Work task: Write out the material below again, line for line, without any images.
Available records Block Start
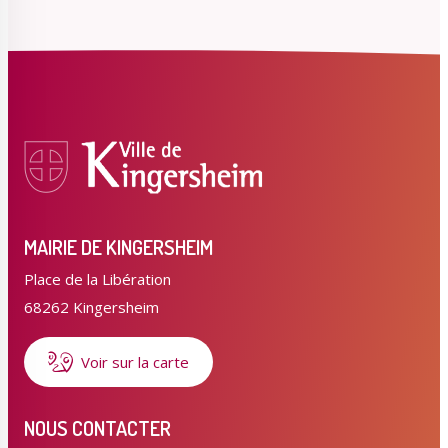
MAIRIE DE KINGERSHEIM
Place de la Libération
68262 Kingersheim
Voir sur la carte
NOUS CONTACTER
Available records Block End
Written solution:
MAIRIE DE KINGERSHEIM
Place de la Libération
68262 Kingersheim
Voir sur la carte
NOUS CONTACTER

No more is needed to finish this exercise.